TRENTON – The Senate Energy and Environment Committee released by a 3-0 vote, with one abstention, a bill requiring commercial pesticide application businesses to use uniform silver flags to mark areas where pesticides have been placed.

Only Sen. Jennifer Beck (R-13) of Red Bank, abstained, saying the bill is “out of our purview and should be handled by the DEP.”

According to the bill, the silver flags must be the same size and type, and must provide information in English and Spanish. The flags must stay in place for at least 72 hours after the pesticide application.

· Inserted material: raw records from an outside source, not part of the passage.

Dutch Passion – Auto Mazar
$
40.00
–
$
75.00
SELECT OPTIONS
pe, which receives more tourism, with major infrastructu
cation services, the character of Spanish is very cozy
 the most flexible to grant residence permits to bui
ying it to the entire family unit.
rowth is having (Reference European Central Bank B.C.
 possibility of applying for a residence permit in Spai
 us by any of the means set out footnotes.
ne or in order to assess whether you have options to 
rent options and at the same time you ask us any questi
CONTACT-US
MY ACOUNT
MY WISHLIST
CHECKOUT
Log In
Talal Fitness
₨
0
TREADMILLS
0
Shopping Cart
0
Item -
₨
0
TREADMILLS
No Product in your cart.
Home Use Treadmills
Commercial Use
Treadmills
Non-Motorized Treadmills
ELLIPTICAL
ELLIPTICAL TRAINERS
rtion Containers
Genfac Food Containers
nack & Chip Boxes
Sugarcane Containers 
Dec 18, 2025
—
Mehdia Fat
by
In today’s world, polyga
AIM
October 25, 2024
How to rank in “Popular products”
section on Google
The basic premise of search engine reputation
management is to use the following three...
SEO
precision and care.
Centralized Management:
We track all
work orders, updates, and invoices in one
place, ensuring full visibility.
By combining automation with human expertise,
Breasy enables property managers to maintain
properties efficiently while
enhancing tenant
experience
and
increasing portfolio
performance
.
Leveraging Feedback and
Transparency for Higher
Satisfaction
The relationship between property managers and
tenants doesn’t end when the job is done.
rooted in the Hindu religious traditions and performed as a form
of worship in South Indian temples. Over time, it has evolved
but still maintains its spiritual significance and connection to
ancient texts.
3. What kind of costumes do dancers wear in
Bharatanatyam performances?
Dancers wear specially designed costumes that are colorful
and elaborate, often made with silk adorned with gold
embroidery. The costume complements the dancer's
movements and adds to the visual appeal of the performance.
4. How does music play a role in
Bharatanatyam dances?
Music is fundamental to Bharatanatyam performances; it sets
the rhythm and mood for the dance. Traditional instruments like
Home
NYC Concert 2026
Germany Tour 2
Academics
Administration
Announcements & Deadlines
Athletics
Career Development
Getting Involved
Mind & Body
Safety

In addition, the bill would prohibit the use of silver flags to mark anything likely to be confused with a pesticide application. The exclusive color requirement is intended to distinguish pesticide flags from, among other things, those used for invisible dog fences, underground utility lines, septic tanks, and underground piping.

DEP would also be required to revise its rules to incorporate the changes, the bill states.

The bill has been proposed several times in prior years but has yet to be enacted.

Currently, white flags are used for pesticides, but that color flag is also used for other purposes. By making it clear that silver flags are put up when pesticides have been applied to a lawn, people will know it’s for that purpose, supporters said.

Opponents of the bill said it’s unnecessary and costly to small businesses.